Contrary to what many observers were saying following the withdrawal, Peabody and his colleagues expected to see these high-profile carbon-intensive corporations increase their carbon mitigation investments faster than those in non-carbon-intensive sectors. That’s due in large part to the steps these companies had already taken before the Paris Agreement.

“Once a firm made an investment, it would be too costly and short-sighted for it to discontinue its efforts, especially if the exit decision could be overturned,” the authors write in the recently published study. “Furthermore, carbon-intensive firms faced intense social pressure from the exit announcement, which tends to increase CSR reporting. Greater CSR investments give carbon-intensive firms more to report and serve as a strong signal of firm commitment.”

Peabody and the team also found that U.S. firms increased their investments more than their counterparts in Europe. Although those carbon-intensive firms in Europe continued to spend more on mitigation efforts than those in the U.S., U.S. firms narrowed the gap following the 2017 withdrawal.

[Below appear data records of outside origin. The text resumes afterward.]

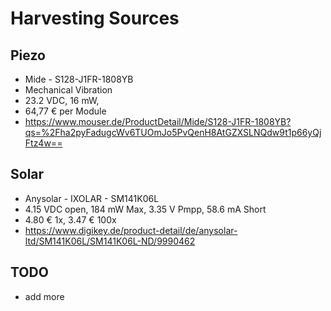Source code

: # Harvesting Sources

## Piezo

- Mide - S128-J1FR-1808YB
- Mechanical Vibration
- 23.2 VDC, 16 mW,
- 64,77 € per Module
- <https://www.mouser.de/ProductDetail/Mide/S128-J1FR-1808YB?qs=%2Fha2pyFadugcWv6TUOmJo5PvQenH8AtGZXSLNQdw9t1p66yQjFtz4w==>

## Solar

- Anysolar - IXOLAR - SM141K06L
- 4.15 VDC open, 184 mW Max, 3.35 V Pmpp, 58.6 mA Short
- 4.80 € 1x, 3.47 € 100x
- <https://www.digikey.de/product-detail/de/anysolar-ltd/SM141K06L/SM141K06L-ND/9990462>

## TODO

- add more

The study also found that the public gaze served as a powerful motivator for carbon-intensive firms in the U.S. after they were no longer bound by the requirements of the Paris Agreement. To assess how much attention the public was paying to various firms, the research team used the number of Google searches as a proxy. The authors write that “these firms must maintain trust, since reputation increases slowly but drops quickly” and “by maintaining or increasing investment in emissions reduction, these firms show their internal commitment to CSR, strengthening their image.”

Peabody says he is hoping that the team’s work will help inform policy discussions and decisions related to climate change, and the role that both previous investments and public scrutiny can play in encouraging change.


Does your company have a climate change plan? How is your company image? Why?